*** Block opens ***

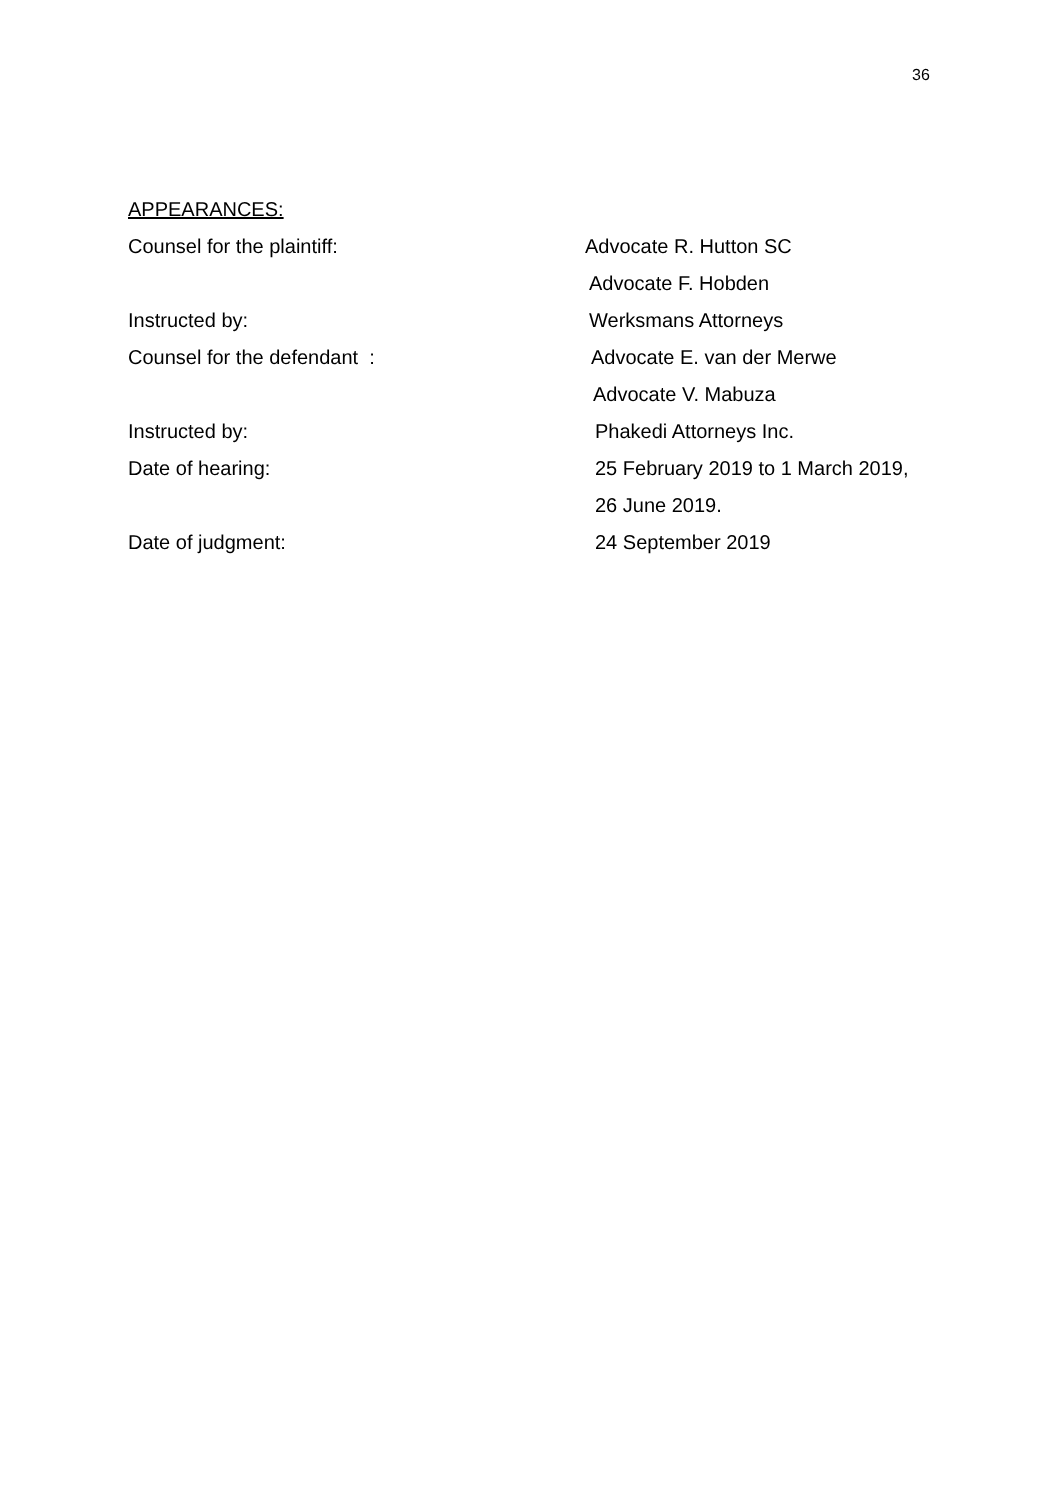36
APPEARANCES:
Counsel for the plaintiff: Advocate R. Hutton SC
Advocate F. Hobden
Instructed by: Werksmans Attorneys
Counsel for the defendant : Advocate E. van der Merwe
Advocate V. Mabuza
Instructed by: Phakedi Attorneys Inc.
Date of hearing: 25 February 2019 to 1 March 2019,
26 June 2019.
Date of judgment: 24 September 2019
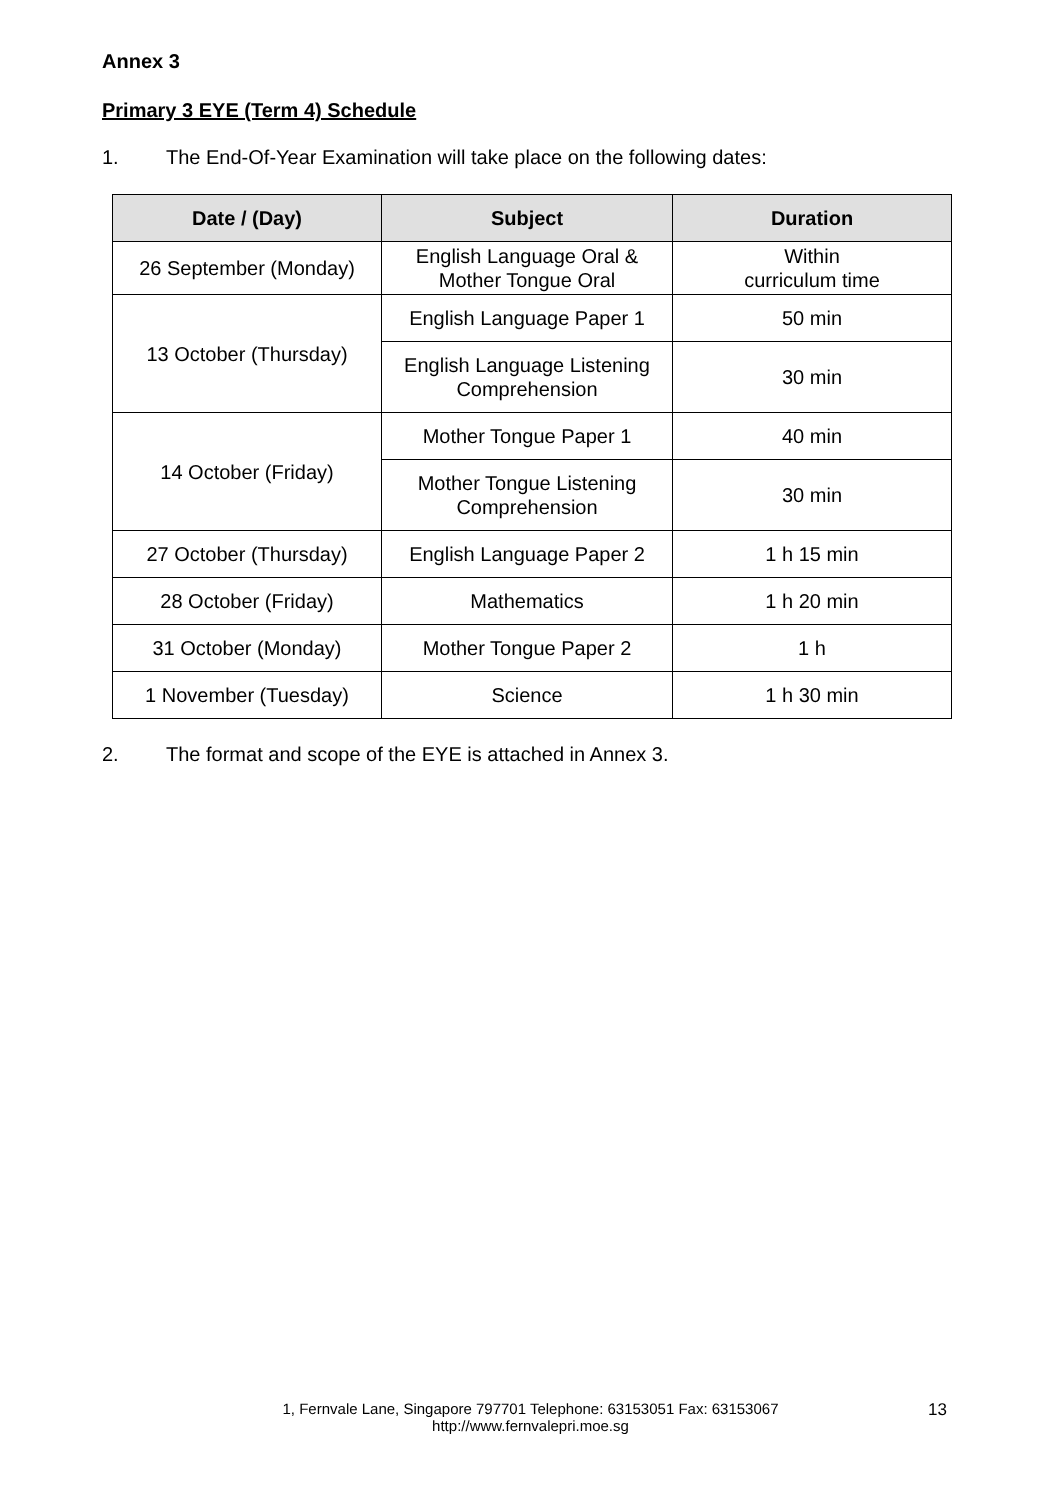Annex 3
Primary 3 EYE (Term 4) Schedule
1. The End-Of-Year Examination will take place on the following dates:
| Date / (Day) | Subject | Duration |
| --- | --- | --- |
| 26 September (Monday) | English Language Oral & Mother Tongue Oral | Within curriculum time |
| 13 October (Thursday) | English Language Paper 1 | 50 min |
| | English Language Listening Comprehension | 30 min |
| 14 October (Friday) | Mother Tongue Paper 1 | 40 min |
| | Mother Tongue Listening Comprehension | 30 min |
| 27 October (Thursday) | English Language Paper 2 | 1 h 15 min |
| 28 October (Friday) | Mathematics | 1 h 20 min |
| 31 October (Monday) | Mother Tongue Paper 2 | 1 h |
| 1 November (Tuesday) | Science | 1 h 30 min |
2. The format and scope of the EYE is attached in Annex 3.
1, Fernvale Lane, Singapore 797701 Telephone: 63153051 Fax: 63153067
http://www.fernvalepri.moe.sg
13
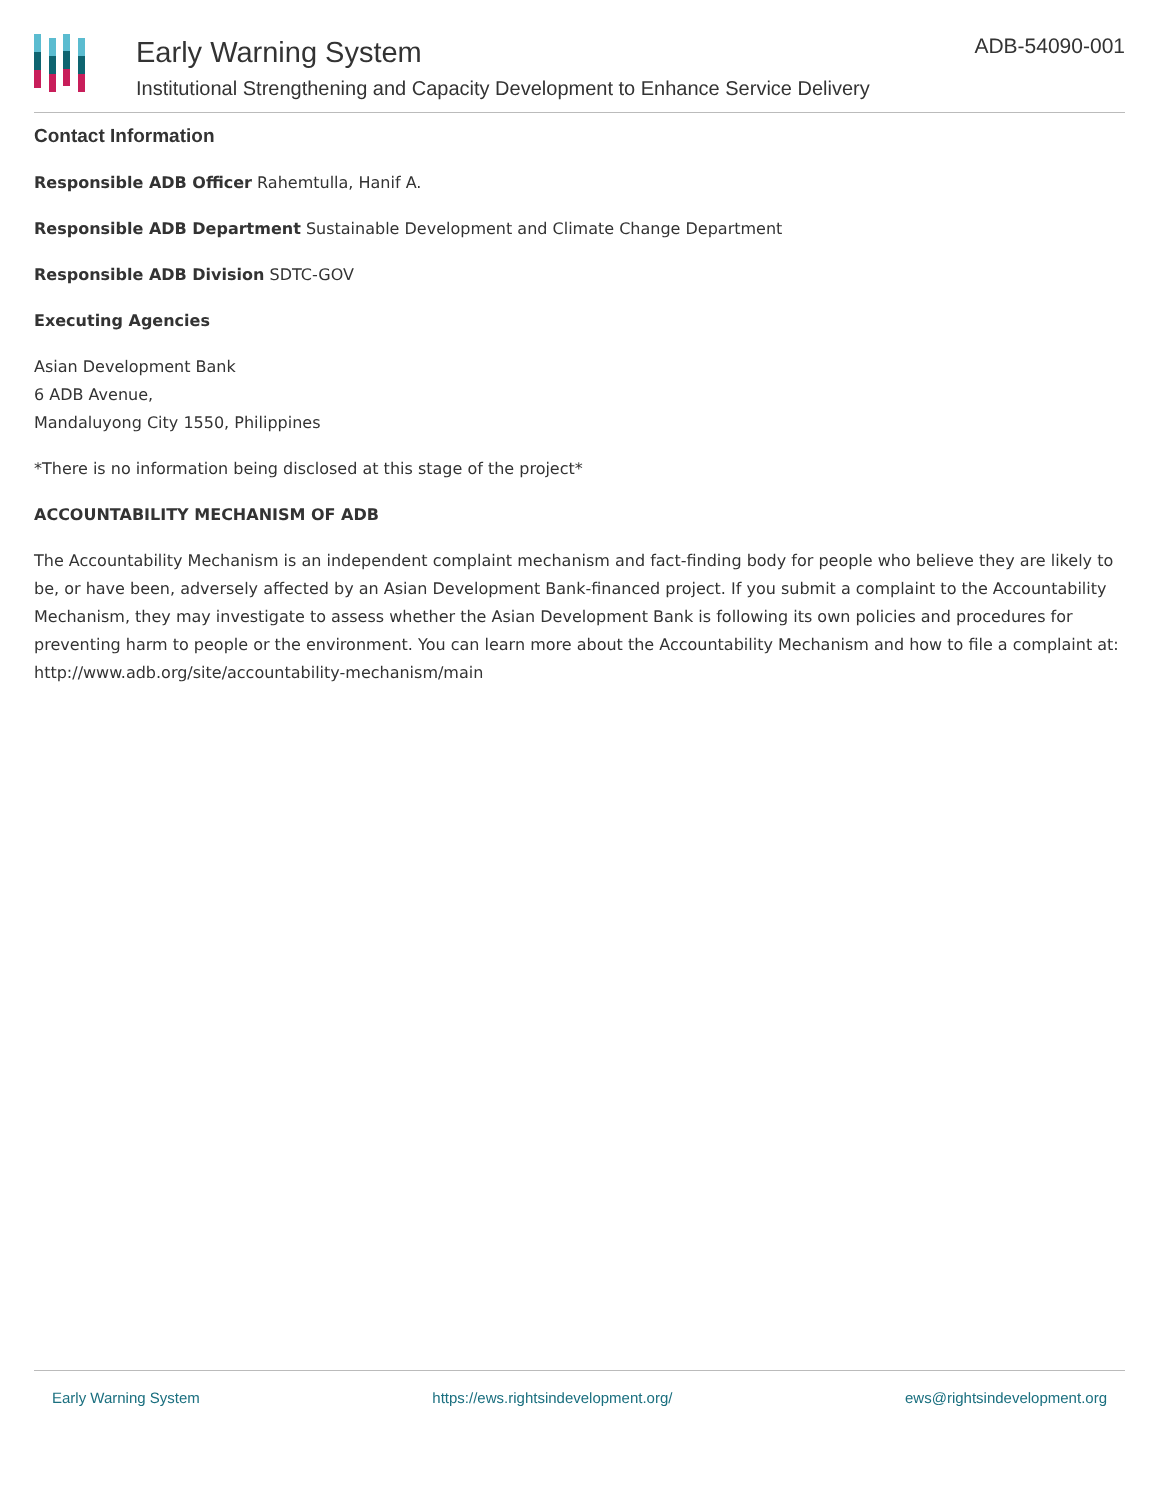Early Warning System
Institutional Strengthening and Capacity Development to Enhance Service Delivery
ADB-54090-001
Contact Information
Responsible ADB Officer Rahemtulla, Hanif A.
Responsible ADB Department Sustainable Development and Climate Change Department
Responsible ADB Division SDTC-GOV
Executing Agencies
Asian Development Bank
6 ADB Avenue,
Mandaluyong City 1550, Philippines
*There is no information being disclosed at this stage of the project*
ACCOUNTABILITY MECHANISM OF ADB
The Accountability Mechanism is an independent complaint mechanism and fact-finding body for people who believe they are likely to be, or have been, adversely affected by an Asian Development Bank-financed project. If you submit a complaint to the Accountability Mechanism, they may investigate to assess whether the Asian Development Bank is following its own policies and procedures for preventing harm to people or the environment. You can learn more about the Accountability Mechanism and how to file a complaint at: http://www.adb.org/site/accountability-mechanism/main
Early Warning System https://ews.rightsindevelopment.org/ ews@rightsindevelopment.org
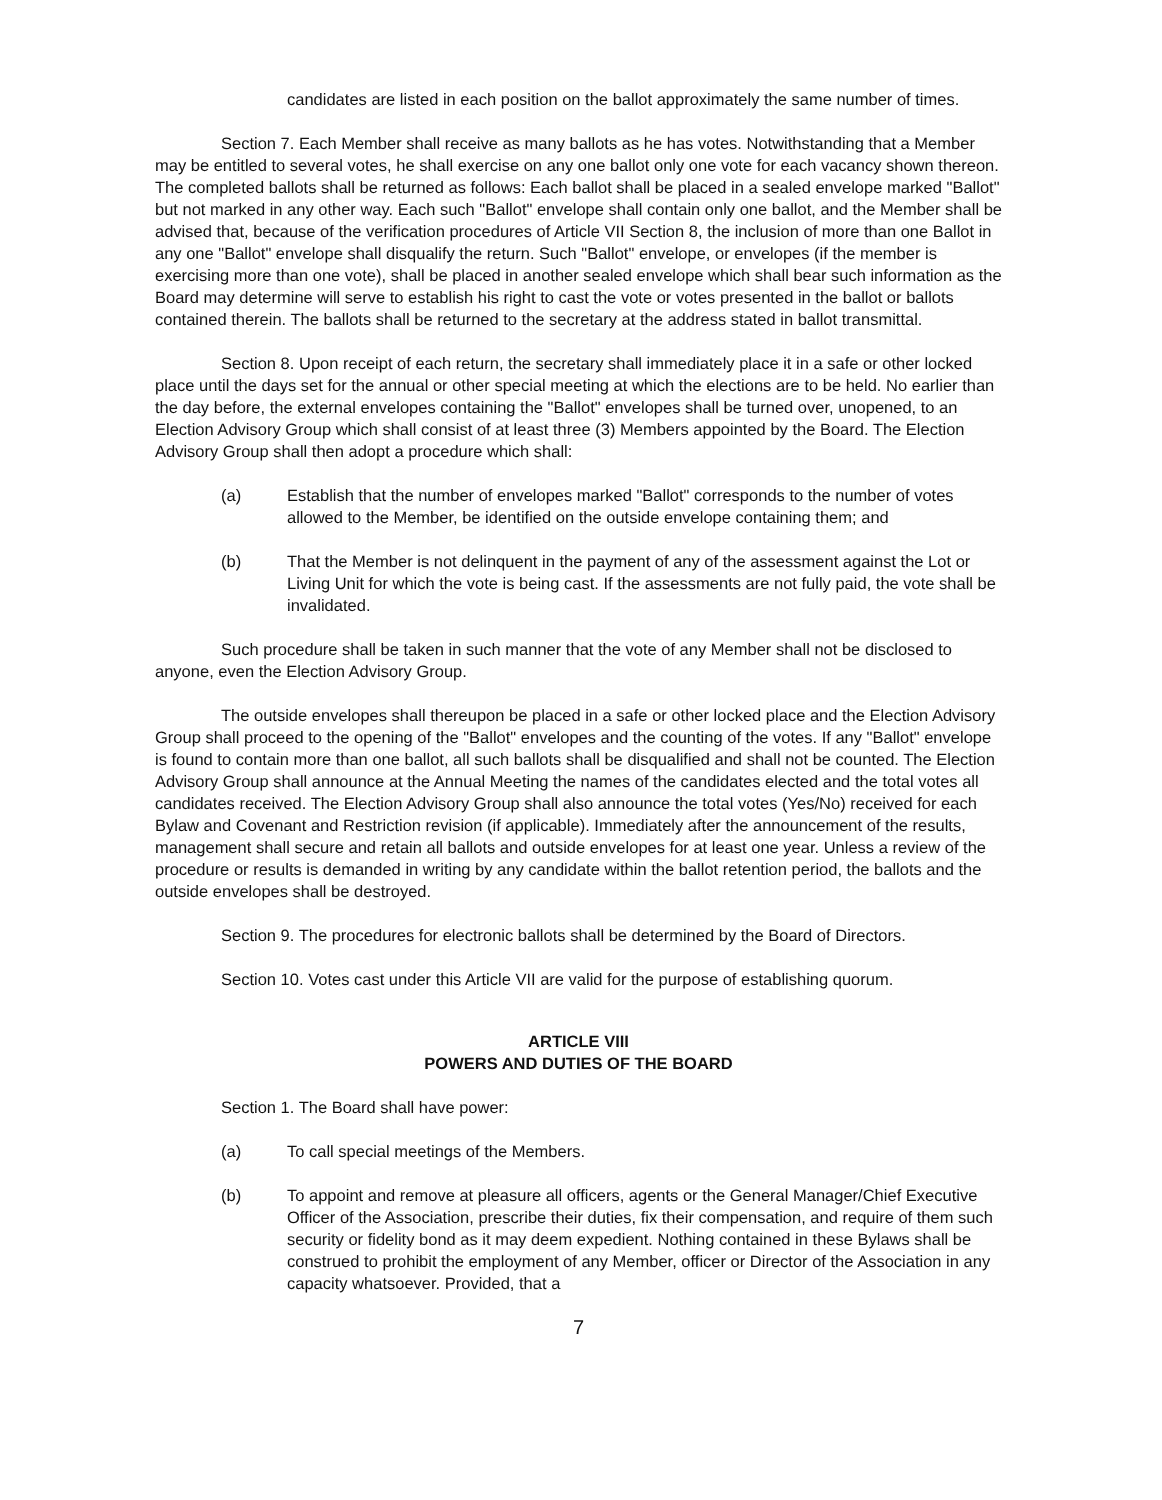candidates are listed in each position on the ballot approximately the same number of times.
Section 7. Each Member shall receive as many ballots as he has votes. Notwithstanding that a Member may be entitled to several votes, he shall exercise on any one ballot only one vote for each vacancy shown thereon. The completed ballots shall be returned as follows: Each ballot shall be placed in a sealed envelope marked "Ballot" but not marked in any other way. Each such "Ballot" envelope shall contain only one ballot, and the Member shall be advised that, because of the verification procedures of Article VII Section 8, the inclusion of more than one Ballot in any one "Ballot" envelope shall disqualify the return. Such "Ballot" envelope, or envelopes (if the member is exercising more than one vote), shall be placed in another sealed envelope which shall bear such information as the Board may determine will serve to establish his right to cast the vote or votes presented in the ballot or ballots contained therein. The ballots shall be returned to the secretary at the address stated in ballot transmittal.
Section 8. Upon receipt of each return, the secretary shall immediately place it in a safe or other locked place until the days set for the annual or other special meeting at which the elections are to be held. No earlier than the day before, the external envelopes containing the "Ballot" envelopes shall be turned over, unopened, to an Election Advisory Group which shall consist of at least three (3) Members appointed by the Board. The Election Advisory Group shall then adopt a procedure which shall:
(a) Establish that the number of envelopes marked "Ballot" corresponds to the number of votes allowed to the Member, be identified on the outside envelope containing them; and
(b) That the Member is not delinquent in the payment of any of the assessment against the Lot or Living Unit for which the vote is being cast. If the assessments are not fully paid, the vote shall be invalidated.
Such procedure shall be taken in such manner that the vote of any Member shall not be disclosed to anyone, even the Election Advisory Group.
The outside envelopes shall thereupon be placed in a safe or other locked place and the Election Advisory Group shall proceed to the opening of the "Ballot" envelopes and the counting of the votes. If any "Ballot" envelope is found to contain more than one ballot, all such ballots shall be disqualified and shall not be counted. The Election Advisory Group shall announce at the Annual Meeting the names of the candidates elected and the total votes all candidates received. The Election Advisory Group shall also announce the total votes (Yes/No) received for each Bylaw and Covenant and Restriction revision (if applicable). Immediately after the announcement of the results, management shall secure and retain all ballots and outside envelopes for at least one year. Unless a review of the procedure or results is demanded in writing by any candidate within the ballot retention period, the ballots and the outside envelopes shall be destroyed.
Section 9. The procedures for electronic ballots shall be determined by the Board of Directors.
Section 10. Votes cast under this Article VII are valid for the purpose of establishing quorum.
ARTICLE VIII
POWERS AND DUTIES OF THE BOARD
Section 1. The Board shall have power:
(a) To call special meetings of the Members.
(b) To appoint and remove at pleasure all officers, agents or the General Manager/Chief Executive Officer of the Association, prescribe their duties, fix their compensation, and require of them such security or fidelity bond as it may deem expedient. Nothing contained in these Bylaws shall be construed to prohibit the employment of any Member, officer or Director of the Association in any capacity whatsoever. Provided, that a
7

*** Block closes ***

§ WORK REQUIRED:
Go through the records above and copy every line with the word "containing".

§ FINISHED EXERCISE:
Section 8. Upon receipt of each return, the secretary shall immediately place it in a safe or other locked place until the days set for the annual or other special meeting at which the elections are to be held. No earlier than the day before, the external envelopes containing the "Ballot" envelopes shall be turned over, unopened, to an Election Advisory Group which shall consist of at least three (3) Members appointed by the Board. The Election Advisory Group shall then adopt a procedure which shall:
(a) Establish that the number of envelopes marked "Ballot" corresponds to the number of votes allowed to the Member, be identified on the outside envelope containing them; and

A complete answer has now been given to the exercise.